§ **TASK INPUT**:
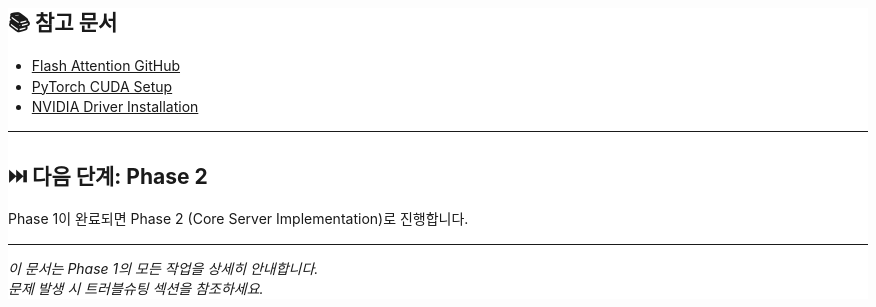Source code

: 
## 📚 참고 문서

- [Flash Attention GitHub](https://github.com/Dao-AILab/flash-attention)
- [PyTorch CUDA Setup](https://pytorch.org/get-started/locally/)
- [NVIDIA Driver Installation](https://docs.nvidia.com/datacenter/tesla/tesla-installation-notes/)

---

## ⏭️ 다음 단계: Phase 2

Phase 1이 완료되면 Phase 2 (Core Server Implementation)로 진행합니다.

---

*이 문서는 Phase 1의 모든 작업을 상세히 안내합니다.*  
*문제 발생 시 트러블슈팅 섹션을 참조하세요.*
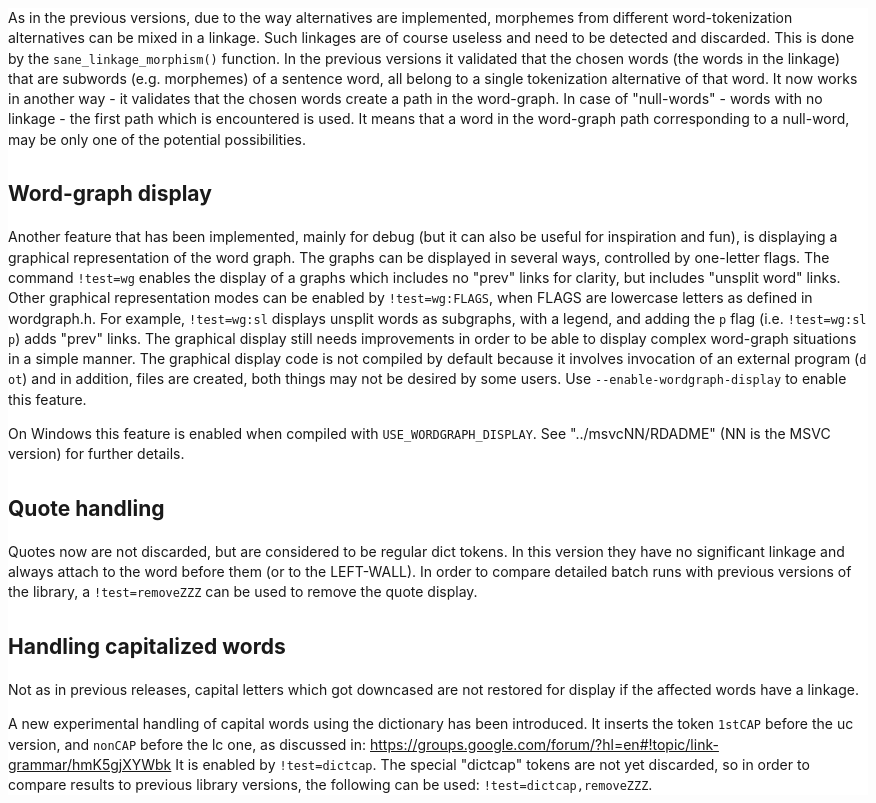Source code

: As in the previous versions, due to the way alternatives are implemented,
morphemes from different word-tokenization alternatives can be mixed in a
linkage. Such linkages are of course useless and need to be detected and
discarded. This is done by the `sane_linkage_morphism()` function. In the
previous versions it validated that the chosen words (the words in the
linkage) that are subwords (e.g. morphemes) of a sentence word, all belong
to a single tokenization alternative of that word.
It now works in another way - it validates that the chosen words create a
path in the word-graph. In case of "null-words" - words with no linkage -
the first path which is encountered is used. It means that a word in the
word-graph path corresponding to a null-word, may be only one of the potential
possibilities.

Word-graph display
------------------
Another feature that has been implemented, mainly for debug (but it can
also be useful for inspiration and fun), is displaying a graphical
representation of the word graph. The graphs can be displayed in several
ways, controlled by one-letter flags. The command `!test=wg` enables the
display of a graphs which includes no "prev" links for clarity, but
includes "unsplit word" links.  Other graphical representation modes can be
enabled by `!test=wg:FLAGS`, when FLAGS are lowercase letters as defined in
wordgraph.h.  For example, `!test=wg:sl` displays unsplit words as subgraphs,
with a legend, and adding the `p` flag (i.e. `!test=wg:slp`) adds "prev" links.
The graphical display still needs improvements in order to be able to
display complex word-graph situations in a simple manner.  The graphical
display code is not compiled by default because it involves invocation of
an external program (`dot`) and in addition, files are created, both things
may not be desired by some users. Use `--enable-wordgraph-display` to enable
this feature.

On Windows this feature is enabled when compiled with `USE_WORDGRAPH_DISPLAY`.
See "../msvcNN/RDADME" (NN is the MSVC version) for further details.

Quote handling
--------------
Quotes now are not discarded, but are considered to be regular dict tokens.
In this version they have no significant linkage and always attach to the word
before them (or to the LEFT-WALL). In order to compare detailed batch runs with
previous versions of the library, a `!test=removeZZZ` can be used to remove the
quote display.

Handling capitalized words
--------------------------
Not as in previous releases, capital letters which got downcased are not
restored for display if the affected words have a linkage.

A new experimental handling of capital words using the dictionary has been
introduced. It inserts the token `1stCAP` before the uc version, and `nonCAP`
before the lc one, as discussed in:
https://groups.google.com/forum/?hl=en#!topic/link-grammar/hmK5gjXYWbk
It is enabled by `!test=dictcap`. The special "dictcap" tokens are not yet
discarded, so in order to compare results to previous library versions, the
following can be used: `!test=dictcap,removeZZZ`.
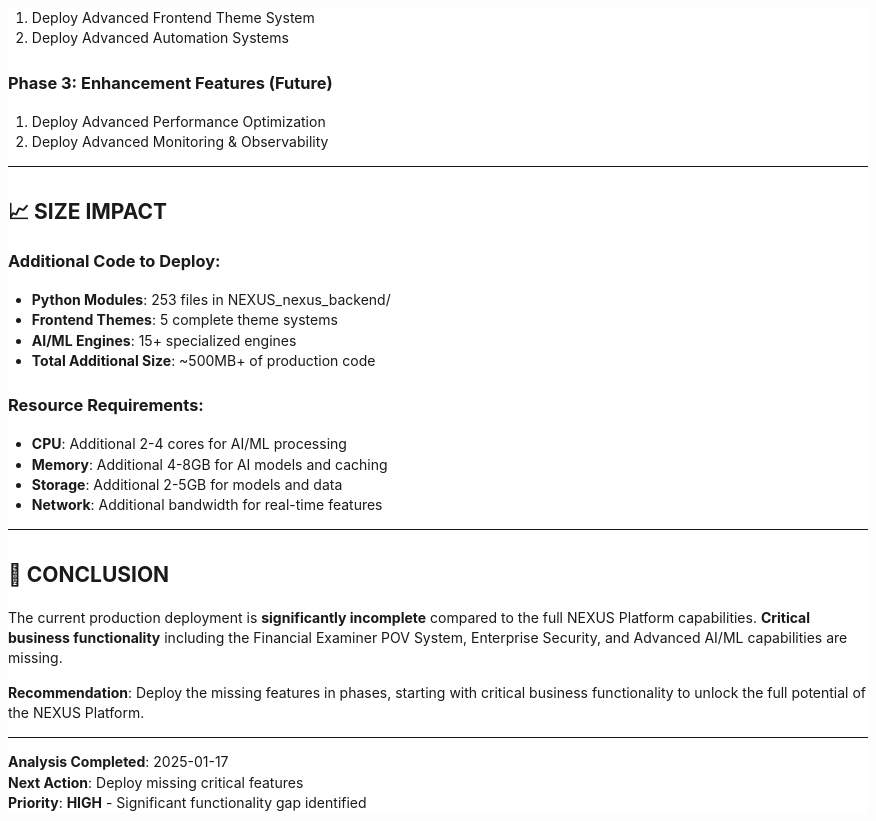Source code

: 1. Deploy Advanced Frontend Theme System
2. Deploy Advanced Automation Systems

### **Phase 3: Enhancement Features (Future)**

1. Deploy Advanced Performance Optimization
2. Deploy Advanced Monitoring & Observability

---

## 📈 **SIZE IMPACT**

### **Additional Code to Deploy**:

- **Python Modules**: 253 files in NEXUS_nexus_backend/
- **Frontend Themes**: 5 complete theme systems
- **AI/ML Engines**: 15+ specialized engines
- **Total Additional Size**: ~500MB+ of production code

### **Resource Requirements**:

- **CPU**: Additional 2-4 cores for AI/ML processing
- **Memory**: Additional 4-8GB for AI models and caching
- **Storage**: Additional 2-5GB for models and data
- **Network**: Additional bandwidth for real-time features

---

## 🎯 **CONCLUSION**

The current production deployment is **significantly incomplete** compared to the full NEXUS Platform capabilities. **Critical business functionality** including the Financial Examiner POV System, Enterprise Security, and Advanced AI/ML capabilities are missing.

**Recommendation**: Deploy the missing features in phases, starting with critical business functionality to unlock the full potential of the NEXUS Platform.

---

**Analysis Completed**: 2025-01-17  
**Next Action**: Deploy missing critical features  
**Priority**: **HIGH** - Significant functionality gap identified
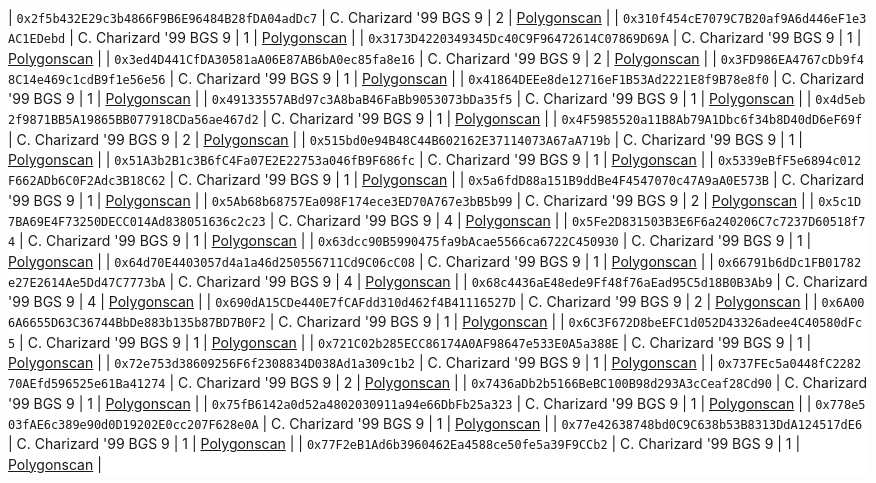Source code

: | `0x2f5b432E29c3b4866F9B6E96484B28fDA04adDc7` | C. Charizard '99 BGS 9 | 2 | [Polygonscan](https://polygonscan.com/tx/0x0c1673dd4e8c853065410f663a8da7bacc066b8a6cb6698123281481de68f4e0) |
| `0x310f454cE7079C7B20af9A6d446eF1e3AC1EDebd` | C. Charizard '99 BGS 9 | 1 | [Polygonscan](https://polygonscan.com/tx/0x5ff9a52fc24cff9cf1ecf5e7fc3b2448786a1f7eb66619419179fa4a5f054265) |
| `0x3173D4220349345Dc40C9F96472614C07869D69A` | C. Charizard '99 BGS 9 | 1 | [Polygonscan](https://polygonscan.com/tx/0xd54b35c723beaa2b0bfec49e583c3e67143c312be47db7350556af6f263f9139) |
| `0x3ed4D441CfDA30581aA06E87AB6bA0ec85fa8e16` | C. Charizard '99 BGS 9 | 2 | [Polygonscan](https://polygonscan.com/tx/0xf7aff02f6b252feab81efd6d5e84b514883da73d937f636ac88ef8b5e18683bc) |
| `0x3FD986EA4767cDb9f48C14e469c1cdB9f1e56e56` | C. Charizard '99 BGS 9 | 1 | [Polygonscan](https://polygonscan.com/tx/0xdd02d6c46e2e4779a0e78eea5eaa63778dcb989bfd8a7d1587d57655ec7397f9) |
| `0x41864DEEe8de12716eF1B53Ad2221E8f9B78e8f0` | C. Charizard '99 BGS 9 | 1 | [Polygonscan](https://polygonscan.com/tx/0x6a6b30b33fed207c84fa1c402aa896297f5a228ba18cedc6785c5b12d9219a1f) |
| `0x49133557ABd97c3A8baB46FaBb9053073bDa35f5` | C. Charizard '99 BGS 9 | 1 | [Polygonscan](https://polygonscan.com/tx/0x0dfc19729e222acff937584617ea00c0558ece76bb265c325c4e8e5abbcf995f) |
| `0x4d5eb2f9871BB5A19865BB077918CDa56ae467d2` | C. Charizard '99 BGS 9 | 1 | [Polygonscan](https://polygonscan.com/tx/0x9dcb870355371ddc3e3bdbc161275953f4e065e8d3658034e93bfeb56557ec2a) |
| `0x4F5985520a11B8Ab79A1Dbc6f34b8D40dD6eF69f` | C. Charizard '99 BGS 9 | 2 | [Polygonscan](https://polygonscan.com/tx/0x7b945de4b6a439a02d4d82090af020e4a08a36b3363922df015b7fe91daa17fd) |
| `0x515bd0e94B48C44B602162E37114073A67aA719b` | C. Charizard '99 BGS 9 | 1 | [Polygonscan](https://polygonscan.com/tx/0x39326a5fc5f0a8c8219543ce5f2c705df7e028efcb0c7f77989a07a9b881d683) |
| `0x51A3b2B1c3B6fC4Fa07E2E22753a046fB9F686fc` | C. Charizard '99 BGS 9 | 1 | [Polygonscan](https://polygonscan.com/tx/0x8f01e9f2ba98868c5ae6070ea66852dc2fcab7f639bf470a01b065b0c2c4503f) |
| `0x5339eBfF5e6894c012F662ADb6C0F2Adc3B18C62` | C. Charizard '99 BGS 9 | 1 | [Polygonscan](https://polygonscan.com/tx/0xf3dfc778318c50062c04e5a886c7cb458d798c8283493a8a197e700a8e24d4a8) |
| `0x5a6fdD88a151B9ddBe4F4547070c47A9aA0E573B` | C. Charizard '99 BGS 9 | 1 | [Polygonscan](https://polygonscan.com/tx/0xbca3f2e44dde185c01e7c407e4a45c198c03cc0936fe9901c5dcd355c621efa4) |
| `0x5Ab68b68757Ea098F174ece3ED70A767e3bB5b99` | C. Charizard '99 BGS 9 | 2 | [Polygonscan](https://polygonscan.com/tx/0x6e196dbaf1b4df20f811f14e2d2d6af7e6e868299d9d0847926deea8c82fe3cb) |
| `0x5c1D7BA69E4F73250DECC014Ad838051636c2c23` | C. Charizard '99 BGS 9 | 4 | [Polygonscan](https://polygonscan.com/tx/0xd7cb0bbb94633872314531f30b40e2c77bcdaed5d558b5d900f26e870dc264f9) |
| `0x5Fe2D831503B3E6F6a240206C7c7237D60518f74` | C. Charizard '99 BGS 9 | 1 | [Polygonscan](https://polygonscan.com/tx/0x76ef4cfc6ac8268e050719efb8f16c6f83515c9612486eeb2e675468e1dac40e) |
| `0x63dcc90B5990475fa9bAcae5566ca6722C450930` | C. Charizard '99 BGS 9 | 1 | [Polygonscan](https://polygonscan.com/tx/0xad278f1111cef8d4fa1f264530b980440b1cc1343717adad502f9932b18a6696) |
| `0x64d70E4403057d4a1a46d250556711Cd9C06cC08` | C. Charizard '99 BGS 9 | 1 | [Polygonscan](https://polygonscan.com/tx/0x01f96904c0846e270649cc355f2ed9945821124bff19896ee1477a57acd981a5) |
| `0x66791b6dDc1FB01782e27E2614Ae5Dd47C7773bA` | C. Charizard '99 BGS 9 | 4 | [Polygonscan](https://polygonscan.com/tx/0x766c30279400c7d1592d53fb40bec4ef2e6cd01dce514e89a07afb6f019fc125) |
| `0x68c4436aE48ede9Ff48f76aEad95C5d18B0B3Ab9` | C. Charizard '99 BGS 9 | 4 | [Polygonscan](https://polygonscan.com/tx/0xcd62ecd00557b7724fd0cdd7e00c3c43381ca8e710d04dc6f70fc80fe4d1a62d) |
| `0x690dA15CDe440E7fCAFdd310d462f4B41116527D` | C. Charizard '99 BGS 9 | 2 | [Polygonscan](https://polygonscan.com/tx/0x25164c97ce83301736606d753c0dc28f059de0fe970b0048266ff8638a5110d0) |
| `0x6A006A6655D63C36744BbDe883b135b87BD7B0F2` | C. Charizard '99 BGS 9 | 1 | [Polygonscan](https://polygonscan.com/tx/0x71a187bb605032e3339485cff73239b0a386454a6d76fe08f4d036279ab6f739) |
| `0x6C3F672D8beEFC1d052D43326adee4C40580dFc5` | C. Charizard '99 BGS 9 | 1 | [Polygonscan](https://polygonscan.com/tx/0x9701a3d5b91e5433e14589ff3384e06b07097185191f80945319052d1bff135c) |
| `0x721C02b285ECC86174A0AF98647e533E0A5a388E` | C. Charizard '99 BGS 9 | 1 | [Polygonscan](https://polygonscan.com/tx/0xdc8498e04ae2ebc2f1ef9715d173c4a5d876f916424cbb693b6adbfa75640c36) |
| `0x72e753d38609256F6f2308834D038Ad1a309c1b2` | C. Charizard '99 BGS 9 | 1 | [Polygonscan](https://polygonscan.com/tx/0xb20756a4a272765cc9b2443804ee383eb3525b2cb82bd4b312dd34f3cb372ffa) |
| `0x737FEc5a0448fC228270AEfd596525e61Ba41274` | C. Charizard '99 BGS 9 | 2 | [Polygonscan](https://polygonscan.com/tx/0xbe239c4156c5e90ae3f462900a8757d54634eb7e59ce96785058011134910d22) |
| `0x7436aDb2b5166BeBC100B98d293A3cCeaf28Cd90` | C. Charizard '99 BGS 9 | 1 | [Polygonscan](https://polygonscan.com/tx/0xed88534ddbe00dbb130fbb93d05871c2ca1a1b95892c341d6cb164934fd2f85b) |
| `0x75fB6142a0d52a4802030911a94e66DbFb25a323` | C. Charizard '99 BGS 9 | 1 | [Polygonscan](https://polygonscan.com/tx/0x6a10744d8b73832c91d0b584910723c497e6dd49e36a0a97e0c55e7b27919ac1) |
| `0x778e503fAE6c389e90d0D19202E0cc207F628e0A` | C. Charizard '99 BGS 9 | 1 | [Polygonscan](https://polygonscan.com/tx/0x739e2d99a46d709124cbde9d33cdb14a894375586a7d4cabdbde962472603b92) |
| `0x77e42638748bd0C9C638b53B8313DdA124517dE6` | C. Charizard '99 BGS 9 | 1 | [Polygonscan](https://polygonscan.com/tx/0xa1dce73c21d71bc6936333f357369942e0a2035a1cdef5a356880e608a8b1730) |
| `0x77F2eB1Ad6b3960462Ea4588ce50fe5a39F9CCb2` | C. Charizard '99 BGS 9 | 1 | [Polygonscan](https://polygonscan.com/tx/0xa504df85d4ed188df3aca64493d4f1c21c12920037320720abc9c3c6d4310a05) |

§ **WORK REQUIRED**: Each line from the beginning of the entries up to and including the one containing "## ⏭️ 다음 단계: Phase 2" must be restated exactly. Pictures are to be left out.

§ **ANSWER TO THE PROBLEM**:
Source code

: 
## 📚 참고 문서

- [Flash Attention GitHub](https://github.com/Dao-AILab/flash-attention)
- [PyTorch CUDA Setup](https://pytorch.org/get-started/locally/)
- [NVIDIA Driver Installation](https://docs.nvidia.com/datacenter/tesla/tesla-installation-notes/)

---

## ⏭️ 다음 단계: Phase 2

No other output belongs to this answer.